Pada tahun 2021 IPM tertinggi adalah DKI Jakarta dengan nilai 81,11 dan Papua duduk di posisi buncit dengan nilai 60,62. Ada selisih nilai mencapai 20 poin.
Setali tiga uang di tahun berikutnya, DKI Jakarta masih bertengger di posisi pertama dengan nilai IPM 81,65 dan Papua masih di cerita yang sama, duduk paling akhir dengan nilai IPM 61,39. Lagi-lagi gap 20 poin masih menganga di tahun 2022 kemarin.
Eksistensi KASN: Sebuah Komitmen
Memastikan hal yang rumit berjalan baik-baik saja bukanlah perkara mudah. Terlebih jika terlihat sederhana dan acap kali dipandang sebelah mata alias underrated.

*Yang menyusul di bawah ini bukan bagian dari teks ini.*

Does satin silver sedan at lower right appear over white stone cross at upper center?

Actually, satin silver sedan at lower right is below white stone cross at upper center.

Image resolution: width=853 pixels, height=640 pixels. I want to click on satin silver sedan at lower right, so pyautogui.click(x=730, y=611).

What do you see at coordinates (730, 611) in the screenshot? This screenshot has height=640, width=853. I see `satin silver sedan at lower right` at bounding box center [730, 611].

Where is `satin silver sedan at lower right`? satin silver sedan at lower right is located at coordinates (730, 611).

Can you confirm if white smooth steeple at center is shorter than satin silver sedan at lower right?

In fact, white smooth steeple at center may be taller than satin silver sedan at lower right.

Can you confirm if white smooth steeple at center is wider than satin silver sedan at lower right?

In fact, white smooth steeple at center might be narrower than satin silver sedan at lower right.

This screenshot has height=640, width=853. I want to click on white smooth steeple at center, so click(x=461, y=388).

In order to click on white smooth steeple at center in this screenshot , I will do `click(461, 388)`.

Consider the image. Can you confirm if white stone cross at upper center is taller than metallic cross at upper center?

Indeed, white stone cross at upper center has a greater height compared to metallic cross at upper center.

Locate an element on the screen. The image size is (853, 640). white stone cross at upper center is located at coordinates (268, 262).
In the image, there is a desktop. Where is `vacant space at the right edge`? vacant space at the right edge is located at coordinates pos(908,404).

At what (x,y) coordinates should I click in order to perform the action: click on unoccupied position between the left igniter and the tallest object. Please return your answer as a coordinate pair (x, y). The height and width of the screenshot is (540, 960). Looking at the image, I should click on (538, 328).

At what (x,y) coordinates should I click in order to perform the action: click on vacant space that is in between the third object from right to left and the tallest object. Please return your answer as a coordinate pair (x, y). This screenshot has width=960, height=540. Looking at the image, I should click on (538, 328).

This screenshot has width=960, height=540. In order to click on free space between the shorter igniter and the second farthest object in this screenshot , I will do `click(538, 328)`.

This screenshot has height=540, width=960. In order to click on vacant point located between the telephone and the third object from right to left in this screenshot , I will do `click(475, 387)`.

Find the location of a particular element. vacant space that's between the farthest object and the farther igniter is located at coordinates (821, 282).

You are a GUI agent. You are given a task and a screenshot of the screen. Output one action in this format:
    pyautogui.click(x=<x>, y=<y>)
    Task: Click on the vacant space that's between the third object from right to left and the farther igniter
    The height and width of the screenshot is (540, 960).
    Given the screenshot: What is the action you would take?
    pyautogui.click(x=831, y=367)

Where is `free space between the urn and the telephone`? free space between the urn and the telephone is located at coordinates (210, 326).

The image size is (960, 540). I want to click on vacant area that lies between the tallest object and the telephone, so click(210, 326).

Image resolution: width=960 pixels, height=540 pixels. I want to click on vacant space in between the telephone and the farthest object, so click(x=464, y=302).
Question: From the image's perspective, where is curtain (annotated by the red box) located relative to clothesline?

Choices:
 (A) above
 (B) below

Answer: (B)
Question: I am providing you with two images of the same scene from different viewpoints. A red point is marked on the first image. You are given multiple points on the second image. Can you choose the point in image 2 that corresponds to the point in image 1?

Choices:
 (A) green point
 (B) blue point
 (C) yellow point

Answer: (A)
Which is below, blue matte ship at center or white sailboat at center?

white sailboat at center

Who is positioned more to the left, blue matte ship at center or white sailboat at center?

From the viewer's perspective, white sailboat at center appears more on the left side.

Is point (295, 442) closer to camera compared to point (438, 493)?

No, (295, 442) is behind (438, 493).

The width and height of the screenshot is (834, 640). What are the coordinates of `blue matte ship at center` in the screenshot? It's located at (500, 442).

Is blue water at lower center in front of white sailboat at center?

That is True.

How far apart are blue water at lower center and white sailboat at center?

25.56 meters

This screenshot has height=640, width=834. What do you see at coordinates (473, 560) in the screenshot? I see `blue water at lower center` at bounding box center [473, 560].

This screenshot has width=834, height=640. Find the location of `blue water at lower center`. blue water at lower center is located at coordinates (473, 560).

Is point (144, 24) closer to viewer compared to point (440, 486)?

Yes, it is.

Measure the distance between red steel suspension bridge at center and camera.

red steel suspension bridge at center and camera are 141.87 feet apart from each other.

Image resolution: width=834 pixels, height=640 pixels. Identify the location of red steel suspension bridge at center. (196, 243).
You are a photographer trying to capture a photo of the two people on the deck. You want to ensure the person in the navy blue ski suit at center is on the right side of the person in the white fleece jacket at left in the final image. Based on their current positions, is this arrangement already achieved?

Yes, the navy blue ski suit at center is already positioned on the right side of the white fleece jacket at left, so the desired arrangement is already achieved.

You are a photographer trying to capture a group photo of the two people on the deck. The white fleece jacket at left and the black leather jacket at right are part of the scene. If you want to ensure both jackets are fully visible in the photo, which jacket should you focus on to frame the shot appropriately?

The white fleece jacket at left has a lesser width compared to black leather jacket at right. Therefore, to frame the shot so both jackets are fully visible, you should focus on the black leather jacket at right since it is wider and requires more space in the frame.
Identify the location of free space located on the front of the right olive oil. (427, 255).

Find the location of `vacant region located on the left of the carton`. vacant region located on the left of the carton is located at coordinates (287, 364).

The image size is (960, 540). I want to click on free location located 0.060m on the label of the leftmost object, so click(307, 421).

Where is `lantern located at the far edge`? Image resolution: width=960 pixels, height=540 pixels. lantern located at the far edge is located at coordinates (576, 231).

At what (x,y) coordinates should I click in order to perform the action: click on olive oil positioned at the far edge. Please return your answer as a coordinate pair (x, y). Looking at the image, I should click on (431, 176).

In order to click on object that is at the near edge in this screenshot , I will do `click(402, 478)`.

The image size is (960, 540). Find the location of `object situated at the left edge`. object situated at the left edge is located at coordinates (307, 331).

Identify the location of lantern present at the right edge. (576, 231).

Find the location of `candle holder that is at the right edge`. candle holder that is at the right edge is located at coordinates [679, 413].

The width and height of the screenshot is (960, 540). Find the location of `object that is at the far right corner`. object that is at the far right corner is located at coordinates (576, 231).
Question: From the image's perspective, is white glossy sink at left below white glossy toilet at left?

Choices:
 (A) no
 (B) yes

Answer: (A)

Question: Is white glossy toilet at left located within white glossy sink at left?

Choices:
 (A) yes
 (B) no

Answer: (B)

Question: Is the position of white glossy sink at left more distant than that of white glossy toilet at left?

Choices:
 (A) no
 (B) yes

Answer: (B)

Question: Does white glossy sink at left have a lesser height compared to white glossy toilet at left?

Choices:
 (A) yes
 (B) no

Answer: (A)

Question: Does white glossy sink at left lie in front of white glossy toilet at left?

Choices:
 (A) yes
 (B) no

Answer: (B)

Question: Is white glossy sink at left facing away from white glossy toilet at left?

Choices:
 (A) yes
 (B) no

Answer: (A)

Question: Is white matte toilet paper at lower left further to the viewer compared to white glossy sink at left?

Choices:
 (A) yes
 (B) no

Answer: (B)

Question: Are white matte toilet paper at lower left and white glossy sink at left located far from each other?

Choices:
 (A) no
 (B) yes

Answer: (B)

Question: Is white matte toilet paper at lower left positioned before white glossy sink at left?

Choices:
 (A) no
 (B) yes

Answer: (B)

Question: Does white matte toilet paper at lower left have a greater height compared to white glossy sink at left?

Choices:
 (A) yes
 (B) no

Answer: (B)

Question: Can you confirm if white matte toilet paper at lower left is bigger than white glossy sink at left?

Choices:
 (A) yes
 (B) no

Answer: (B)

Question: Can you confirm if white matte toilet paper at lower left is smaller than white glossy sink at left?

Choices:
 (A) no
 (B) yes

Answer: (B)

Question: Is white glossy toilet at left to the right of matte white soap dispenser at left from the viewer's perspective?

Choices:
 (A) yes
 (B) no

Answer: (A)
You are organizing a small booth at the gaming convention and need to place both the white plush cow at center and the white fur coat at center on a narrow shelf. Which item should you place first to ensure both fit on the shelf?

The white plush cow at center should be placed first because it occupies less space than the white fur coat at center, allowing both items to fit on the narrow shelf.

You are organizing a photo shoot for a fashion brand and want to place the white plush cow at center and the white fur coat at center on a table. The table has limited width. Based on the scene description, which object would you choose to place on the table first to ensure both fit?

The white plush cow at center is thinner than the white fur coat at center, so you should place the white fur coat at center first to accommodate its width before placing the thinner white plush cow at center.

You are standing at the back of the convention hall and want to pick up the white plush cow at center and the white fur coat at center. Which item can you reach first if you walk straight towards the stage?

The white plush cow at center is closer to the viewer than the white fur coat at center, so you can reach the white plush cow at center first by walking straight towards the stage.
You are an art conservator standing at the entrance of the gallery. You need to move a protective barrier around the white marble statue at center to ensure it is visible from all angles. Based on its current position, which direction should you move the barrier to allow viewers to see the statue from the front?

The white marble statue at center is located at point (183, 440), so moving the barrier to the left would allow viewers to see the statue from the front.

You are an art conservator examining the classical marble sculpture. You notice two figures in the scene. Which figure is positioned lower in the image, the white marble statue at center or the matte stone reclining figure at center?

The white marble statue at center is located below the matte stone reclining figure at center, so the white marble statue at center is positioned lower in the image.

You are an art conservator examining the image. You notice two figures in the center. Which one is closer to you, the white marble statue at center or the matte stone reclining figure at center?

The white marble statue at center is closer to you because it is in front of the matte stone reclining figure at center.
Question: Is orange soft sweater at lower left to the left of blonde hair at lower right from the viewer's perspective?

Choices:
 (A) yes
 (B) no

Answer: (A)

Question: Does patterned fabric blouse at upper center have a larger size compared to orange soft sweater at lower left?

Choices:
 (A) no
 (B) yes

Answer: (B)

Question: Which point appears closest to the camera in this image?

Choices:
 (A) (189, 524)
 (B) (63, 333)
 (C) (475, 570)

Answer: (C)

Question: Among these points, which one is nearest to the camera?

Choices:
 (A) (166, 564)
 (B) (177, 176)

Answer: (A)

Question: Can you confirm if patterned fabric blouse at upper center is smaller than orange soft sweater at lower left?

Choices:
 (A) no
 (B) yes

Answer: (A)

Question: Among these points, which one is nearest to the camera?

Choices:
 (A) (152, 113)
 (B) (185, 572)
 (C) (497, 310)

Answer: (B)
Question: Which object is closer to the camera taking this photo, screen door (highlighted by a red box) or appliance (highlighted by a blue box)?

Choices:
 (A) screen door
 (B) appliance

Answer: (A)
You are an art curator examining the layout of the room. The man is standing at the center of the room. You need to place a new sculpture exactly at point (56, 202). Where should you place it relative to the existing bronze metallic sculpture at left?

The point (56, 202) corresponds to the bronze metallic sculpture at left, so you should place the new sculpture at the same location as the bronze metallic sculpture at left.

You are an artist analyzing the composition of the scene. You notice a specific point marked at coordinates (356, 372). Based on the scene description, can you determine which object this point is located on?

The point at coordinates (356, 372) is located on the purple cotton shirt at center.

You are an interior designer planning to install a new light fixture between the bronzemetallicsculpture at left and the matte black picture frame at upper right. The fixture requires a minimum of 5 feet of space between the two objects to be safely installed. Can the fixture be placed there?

Berdasarkan data BKN per 30 Juni 2022, jumlah ASN Indonesia mencapai lebih dari 4,34 juta jiwa. Manajemen manusia sebanyak itu diperlukan seni tersendiri. Lagi-lagi ini menjadi tantangan tersendiri bagi KASN sang penjaga marwah sistem merit.
Eksistensi tak melulu soal seberapa lama ia telah berdiri melainkan seberapa besar ia memberikan dampak perubahan. Menjaga nama baik jutaan ASN di Indonesia membutuhkan nyali besar agar tidak bergesekan terlalu dalam dengan intervensi politik apalagi di daerah.
Di usia KASN yang masih terbilang ranum untuk sebuah instansi, KASN tetap harus berkomitmen untuk melaksanakan tugas-tugasnya dengan maksimal. Padanya para ASN berharap akan transparansi, berjalannya pengembangan profesi, hingga sistem merit yang tertata rapi.
Long Live The Guardian of Merit System.